>>105248*6510 not 6502
though 6510 is practically identical to 6502
>>105257You need to understand that C, under the hood, works under an abstract memory model with specific memory buffers, similar to how Java works under an abstract model of a virtual machine (I'm simplifying, but I don't really care about the internal details of the JVM, not my interest).
"High level" is an arbitrary, relative classification. I was not alive back then but I'd imagine they considered C to be a "high-level" programming language back in the 1980s, and then "low-level" in the 1990s once 32-bit CPUs became the norm in all PCs and video game consoles (not including handhelds) and made no sense to bother with writing games in assembly over C once the overhead from compiled code became imperceptible, and other languages further abstracted from hardware like Java were released and popularized. Today non-compiled and/or garbage-collected languages are considered high-level. Depending who you ask, I suppose assembly would be "super duper low level"?
Anyway, back to the C abstract machine model. The machine code produced by a C compiler requires at minimum the following five 16-bit (2-byte) buffers:
Stack Pointer (SP)
Frame Pointer (FP)
Program Counter (PC)
Working Registers 1 & 2
C was designed for CPUs that have at least five 16-bit registers that can fit these five 16-bit buffers. A register is a temporary memory storage placed inside the CPU for quicker access. It's even faster to access than "CPU cache" introduced in modern CPUs. Read
https://stackoverflow.com/questions/10274355/cycles-cost-for-l1-cache-hit-vs-register-on-x86 for more details on that.
The PDP-11 released in 1970, the first CPU that C was designed for, had six 16-bit general purpose registers.
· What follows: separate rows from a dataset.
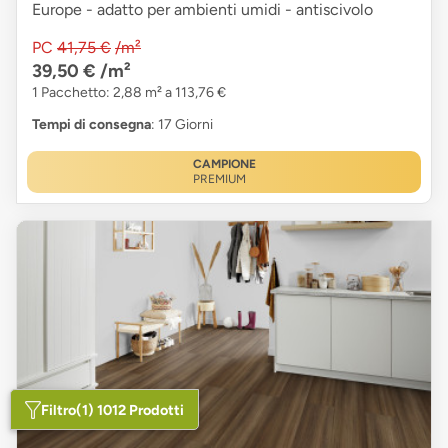
Europe - adatto per ambienti umidi - antiscivolo
PC
41,75 €
/m²
39,50 €
/m²
1 Pacchetto: 2,88 m² a 113,76 €
Tempi di consegna
: 17 Giorni
CAMPIONE
PREMIUM
Filtro
(1) 1012 Prodotti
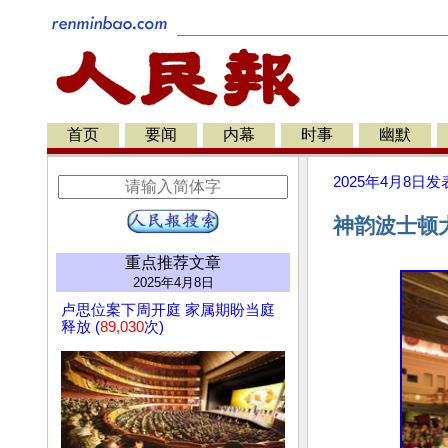
首页
要闻
内幕
时事
幽默
2025年4月8日
发
神韵波士顿
重点推荐文章
2025年4月8日
卢思位案下周开庭 家属期盼当庭
释放 (
89,030
次)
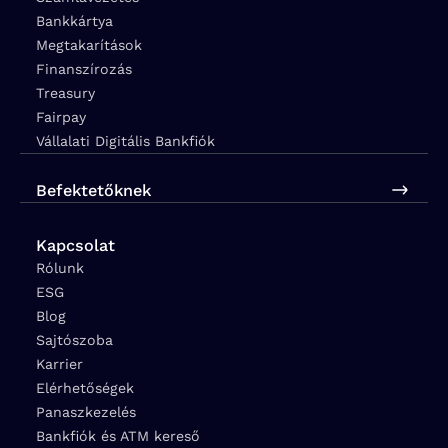
Bankkártya
Megtakarítások
Finanszírozás
Treasury
Fairpay
Vállalati Digitális Bankfiók
Befektetőknek
Kapcsolat
Rólunk
ESG
Blog
Sajtószoba
Karrier
Elérhetőségek
Panaszkezelés
Bankfiók és ATM kereső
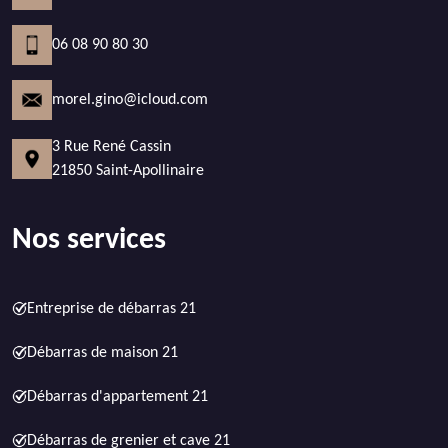
06 08 90 80 30
morel.gino@icloud.com
3 Rue René Cassin
21850 Saint-Apollinaire
Nos services
Entreprise de débarras 21
Débarras de maison 21
Débarras d'appartement 21
Débarras de grenier et cave 21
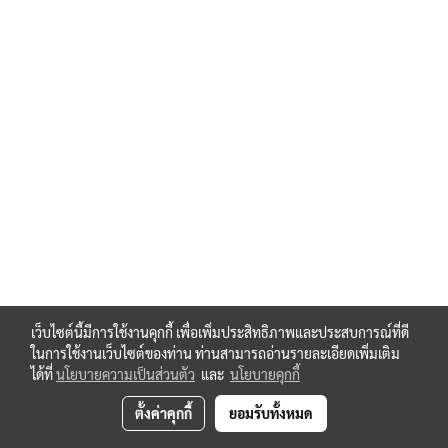
เว็บไซต์นี้มีการใช้งานคุกกี้ เพื่อเพิ่มประสิทธิภาพและประสบการณ์ที่ดี
ในการใช้งานเว็บไซต์ของท่าน ท่านสามารถอ่านรายละเอียดเพิ่มเติม
ได้ที่
นโยบายความเป็นส่วนตัว
และ
นโยบายคุกกี้
ตั้งค่าคุกกี้
ยอมรับทั้งหมด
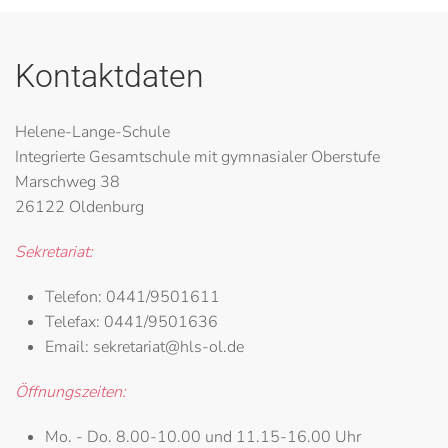
Kontaktdaten
Helene-Lange-Schule
Integrierte Gesamtschule mit gymnasialer Oberstufe
Marschweg 38
26122 Oldenburg
Sekretariat:
Telefon:
0441/9501611
Telefax:
0441/9501636
Email:
sekretariat@hls-ol.de
Öffnungszeiten:
Mo. - Do.
8.00-10.00 und 11.15-16.00 Uhr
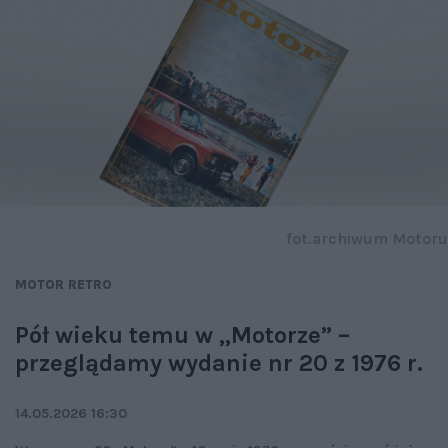
fot.archiwum Motoru
MOTOR RETRO
Pół wieku temu w „Motorze” –
przeglądamy wydanie nr 20 z 1976 r.
14.05.2026 16:30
The Intel 8086 released in 1978 had fourteen 16-bit registers, eight of them being general purpose registers, three of them being specialized for SP, FP and PC, and the rest some other specialized registers I don't understand or really care to learn about.
So obviously these CPUs have enough registers to fit the minimum of five 16-bit buffers that are expected by the C abstract memory model.
The 6502 has six specialized registers, five of them being 8-bit (1-byte) with the remaining one being 16-bit (2 bytes) specialized for the Program Counter (PC). Do you see the problem? Where are you going to fit the other four 16-bit buffers that are expected by the C abstract memory model?
How do C cross-compilers like cc65 for 6502 CPUs (as seen in C64, NES, Atari 2600, PC Engine and others) get around this? They place these 16-bit buffers in RAM instead of a CPU register. What's the problem with that? It takes way longer for the CPU to access those buffers, not only by the extra distance but also extra instructions are required to be produced by the compiler to be able to emulate those 16-bit buffers in RAM as 16-bit registers. There are only so many instructions per second (IPS) a CPU can process.
Read more about instructions per second (IPS) here:
https://www.pcmag.com/encyclopedia/term/instructions-per-secondhttps://computer.fandom.com/wiki/Instructions_per_secondhttps://en.wikipedia.org/wiki/Instructions_per_secondNow see this performance benchmark comparing code on the C64, C version (cc65) vs. inline assembly to put this rest:
https://goabq.org/c64/c64-speed-comparison.htmlIt's an impressive experiment, but not practical for writing games with.
When writing with assembly, at least on the 6502, there is no "frame pointer" (FP) you have to worry about, and your stack pointer (SP) does not have to be 16-bits as demanded by C, your working register equivalents on the 6502 do not have to be 16-bit (they are instead three specialized 8-bit registers).